XXIII. E o que acabou de se dizer é aplicável, mutatis mutandis, à inexistência de um plano específico para a situação de “homem ao mar”, à falta de definição das funções do piloto-coordenador em caso de emergência, à inexistência de instruções escritas a bordo da lancha, e de procedimentos, escritos, para as situações de emergência de “Homem ao Mar”, os quais também não são subsumíveis à violação de qualquer norma jurídica, tenha esta uma natureza concreta e específica (como, obrigatoriamente tem de ter) ou tenha a mesma uma natureza genérica e programática.
XXIV. Para mais, também aqui não se vislumbra que tais obrigações possam considerar-se fruto das regras gerais vigentes em matéria de segurança no trabalho, mesmo que se admitisse, o que não se concede e por mero dever de patrocínio se equaciona, que é possível afirmar que, para este efeito, é possível recorrer a essas regras, já que não se vê nem a sentença recorrida o explica, como é que a existência deste conjunto de documentos escritos podia, de algum modo, contribuir para prevenir riscos e evitar acidentes.
XXV. Por outro lado, ainda que se admitisse que as regras gerais e programáticas vigentes neste domínio poderia ser suficientes para afirmar que tais concretas obrigações impendiam sobre a Recorrente (o que não se admite e por mero dever de patrocínio se equaciona), para que se pudesse dizer que a inexistência de tal documentação e definição configura uma violação dessas normas, seria imprescindível que resultasse demonstrado que a existência dessa documentação era apta, adequada e, mais que isso, necessária a evitar e prevenir acidentes, o que, in casu, não se verifica.
XXVI. E a idêntica conclusão tem de se chegar no que concerne à alegada, inexistência de equipamentos adequados à realização da operação de desembarque do piloto, em particular aos meios de segurança e resgate existentes na lancha, que o Tribunal a quo considerou insuficientes e inadequados à operação de salvamento de um náugrafo inconsciente.

Tarefas obrigatórias
1. Explique, em uma a três frases, a razão que o excerto dá para não considerar as obrigações referidas no ponto XXIV fruto das regras gerais de segurança no trabalho.
2. Responda com base no excerto:
(a) De quem são as funções que o excerto diz não estarem definidas em caso de emergência?
(b) Onde é que, segundo o excerto, não existiam instruções escritas?
(c) Como é que o Tribunal a quo considerou os meios de segurança e resgate existentes na lancha?
3. Copie sem qualquer alteração a passagem do excerto que começa em "XXIV. Para mais, também" e prossegue até "e evitar acidentes.".

Registos de dados

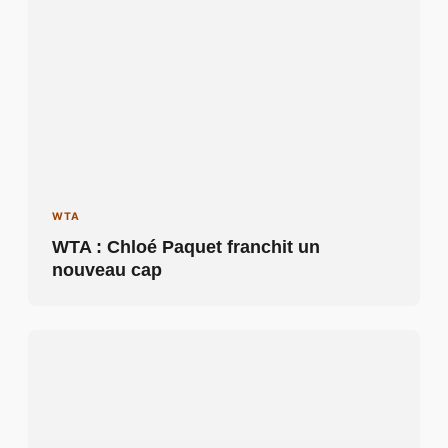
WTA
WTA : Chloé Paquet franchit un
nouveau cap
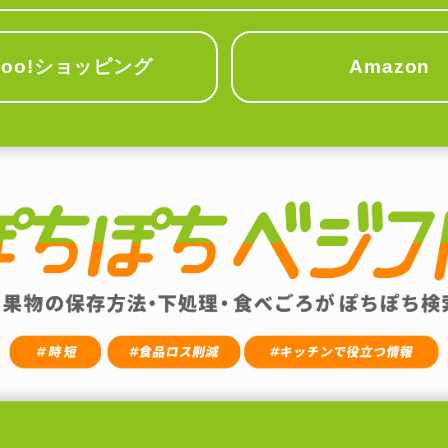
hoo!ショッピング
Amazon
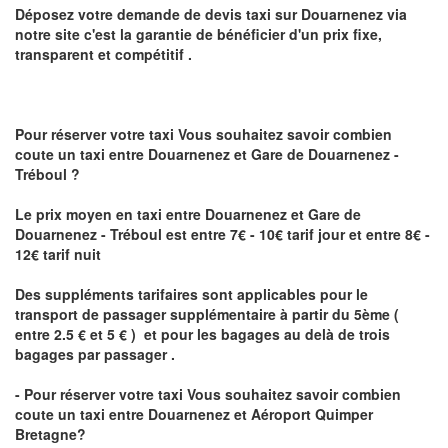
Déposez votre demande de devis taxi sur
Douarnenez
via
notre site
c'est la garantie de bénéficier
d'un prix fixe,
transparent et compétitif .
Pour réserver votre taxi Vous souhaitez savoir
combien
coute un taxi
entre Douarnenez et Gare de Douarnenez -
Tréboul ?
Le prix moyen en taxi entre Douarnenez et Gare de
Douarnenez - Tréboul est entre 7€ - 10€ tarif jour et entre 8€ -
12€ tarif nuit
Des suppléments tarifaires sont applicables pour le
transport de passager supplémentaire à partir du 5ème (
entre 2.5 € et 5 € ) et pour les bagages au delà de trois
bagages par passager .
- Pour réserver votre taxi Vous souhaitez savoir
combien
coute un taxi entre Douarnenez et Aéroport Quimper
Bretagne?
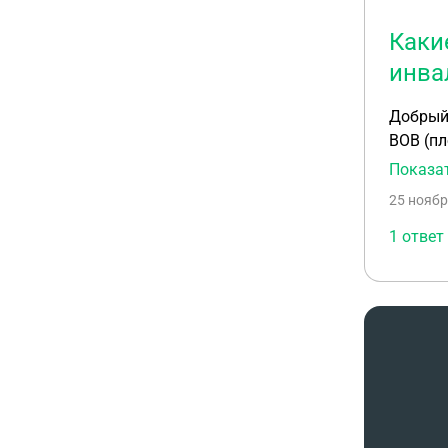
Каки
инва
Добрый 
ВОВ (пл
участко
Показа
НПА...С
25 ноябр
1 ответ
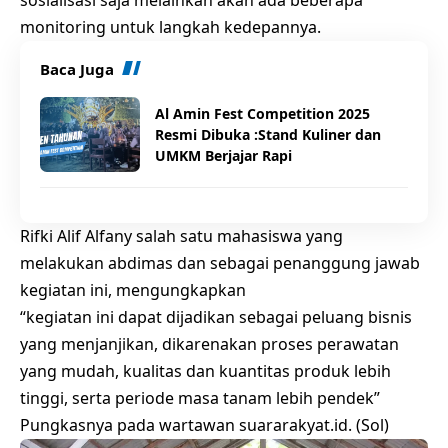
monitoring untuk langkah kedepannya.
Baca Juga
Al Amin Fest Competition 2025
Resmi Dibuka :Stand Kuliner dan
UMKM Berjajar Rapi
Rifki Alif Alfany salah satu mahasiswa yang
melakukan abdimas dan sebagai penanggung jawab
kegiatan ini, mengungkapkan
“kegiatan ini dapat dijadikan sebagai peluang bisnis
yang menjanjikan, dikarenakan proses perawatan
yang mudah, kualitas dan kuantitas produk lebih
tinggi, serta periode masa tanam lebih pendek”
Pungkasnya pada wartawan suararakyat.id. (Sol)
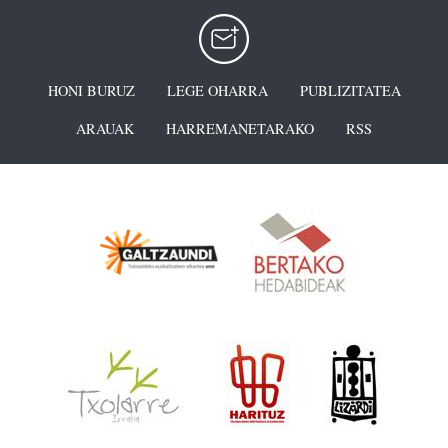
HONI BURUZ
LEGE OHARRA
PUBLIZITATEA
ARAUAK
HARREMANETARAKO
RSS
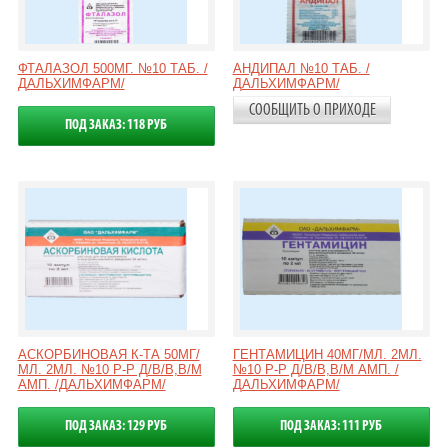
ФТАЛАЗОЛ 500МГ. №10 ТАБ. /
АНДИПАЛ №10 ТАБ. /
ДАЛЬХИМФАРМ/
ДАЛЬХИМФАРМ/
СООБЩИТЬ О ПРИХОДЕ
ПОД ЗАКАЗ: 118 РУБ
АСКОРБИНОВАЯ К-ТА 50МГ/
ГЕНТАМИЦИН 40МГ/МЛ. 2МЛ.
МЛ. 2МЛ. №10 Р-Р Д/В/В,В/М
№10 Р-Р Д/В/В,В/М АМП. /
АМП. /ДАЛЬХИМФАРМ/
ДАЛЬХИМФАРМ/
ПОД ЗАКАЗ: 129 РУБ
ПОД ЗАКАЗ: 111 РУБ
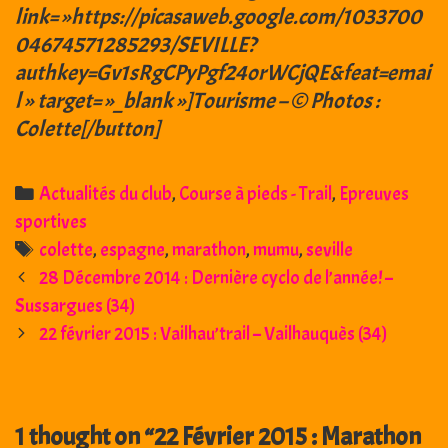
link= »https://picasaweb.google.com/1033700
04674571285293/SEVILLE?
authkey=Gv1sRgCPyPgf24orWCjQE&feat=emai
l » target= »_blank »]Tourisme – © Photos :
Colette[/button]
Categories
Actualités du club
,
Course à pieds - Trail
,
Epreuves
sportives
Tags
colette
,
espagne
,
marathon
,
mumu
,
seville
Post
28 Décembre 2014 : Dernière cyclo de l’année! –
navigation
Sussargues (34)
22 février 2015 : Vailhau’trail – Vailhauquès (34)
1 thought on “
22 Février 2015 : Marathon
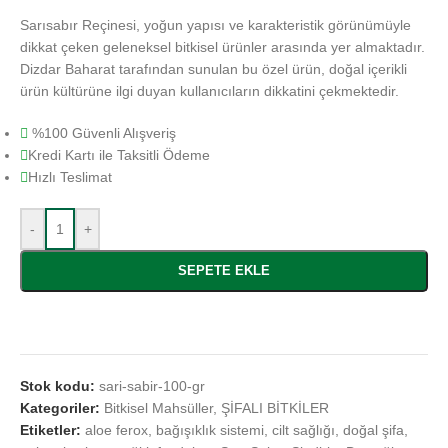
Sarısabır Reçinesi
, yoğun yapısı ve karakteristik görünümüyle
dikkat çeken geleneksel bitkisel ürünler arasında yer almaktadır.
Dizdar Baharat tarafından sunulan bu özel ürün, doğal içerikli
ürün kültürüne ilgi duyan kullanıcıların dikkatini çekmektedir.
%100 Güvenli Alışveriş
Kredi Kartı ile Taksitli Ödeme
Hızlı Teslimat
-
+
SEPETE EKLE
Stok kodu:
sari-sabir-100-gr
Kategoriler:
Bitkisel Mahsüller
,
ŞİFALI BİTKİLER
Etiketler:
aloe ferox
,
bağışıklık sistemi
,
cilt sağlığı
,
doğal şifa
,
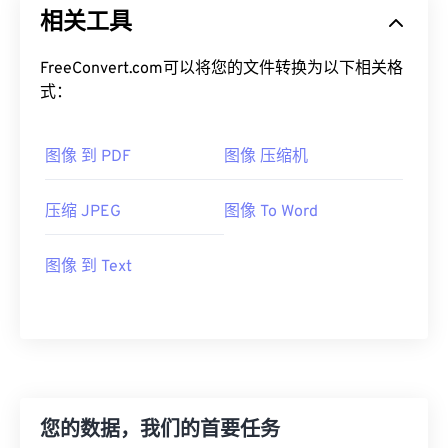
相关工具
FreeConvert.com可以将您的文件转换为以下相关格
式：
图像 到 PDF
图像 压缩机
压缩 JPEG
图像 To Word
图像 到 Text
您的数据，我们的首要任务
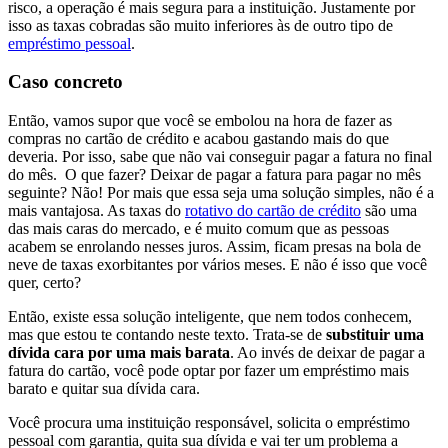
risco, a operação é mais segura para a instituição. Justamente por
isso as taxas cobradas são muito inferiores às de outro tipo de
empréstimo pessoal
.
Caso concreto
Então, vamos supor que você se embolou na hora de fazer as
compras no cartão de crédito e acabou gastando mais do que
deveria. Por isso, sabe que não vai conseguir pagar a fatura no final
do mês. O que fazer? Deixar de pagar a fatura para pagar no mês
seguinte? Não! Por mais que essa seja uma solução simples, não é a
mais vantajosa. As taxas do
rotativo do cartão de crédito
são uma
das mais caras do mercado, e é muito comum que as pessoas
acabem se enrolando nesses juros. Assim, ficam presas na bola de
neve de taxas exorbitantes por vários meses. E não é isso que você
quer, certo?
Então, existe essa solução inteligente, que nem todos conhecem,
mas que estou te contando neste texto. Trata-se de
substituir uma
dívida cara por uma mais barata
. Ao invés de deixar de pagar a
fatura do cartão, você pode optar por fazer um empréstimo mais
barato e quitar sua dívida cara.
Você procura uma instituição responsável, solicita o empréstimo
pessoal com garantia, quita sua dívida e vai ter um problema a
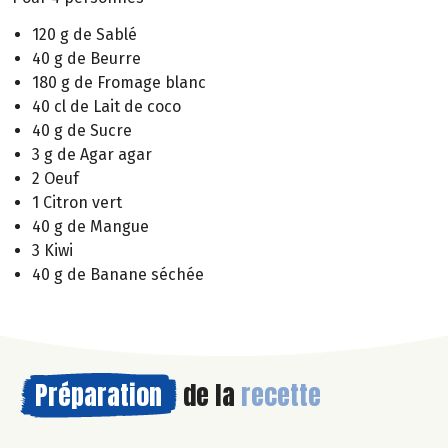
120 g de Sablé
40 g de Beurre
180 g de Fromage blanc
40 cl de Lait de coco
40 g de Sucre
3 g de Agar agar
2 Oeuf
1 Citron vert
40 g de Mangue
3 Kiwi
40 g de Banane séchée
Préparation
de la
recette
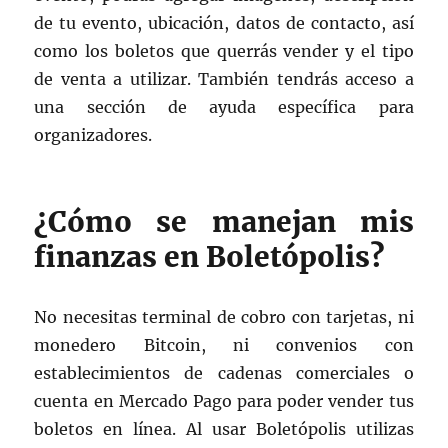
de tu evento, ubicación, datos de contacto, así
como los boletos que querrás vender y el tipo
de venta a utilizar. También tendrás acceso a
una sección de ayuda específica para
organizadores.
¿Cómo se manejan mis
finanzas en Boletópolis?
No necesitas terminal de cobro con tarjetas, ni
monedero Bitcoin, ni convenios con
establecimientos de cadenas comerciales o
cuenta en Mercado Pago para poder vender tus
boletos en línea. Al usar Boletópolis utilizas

Resultados do exercício
1. Segundo o excerto, não se vê como a existência desse conjunto de documentos escritos podia, de algum modo, contribuir para prevenir riscos e evitar acidentes. A sentença recorrida também não o explica.

2.
(a) São as do piloto-coordenador.
(b) Não existiam a bordo da lancha.
(c) Considerou-os insuficientes e inadequados.

3.
XXIV. Para mais, também aqui não se vislumbra que tais obrigações possam considerar-se fruto das regras gerais vigentes em matéria de segurança no trabalho, mesmo que se admitisse, o que não se concede e por mero dever de patrocínio se equaciona, que é possível afirmar que, para este efeito, é possível recorrer a essas regras, já que não se vê nem a sentença recorrida o explica, como é que a existência deste conjunto de documentos escritos podia, de algum modo, contribuir para prevenir riscos e evitar acidentes.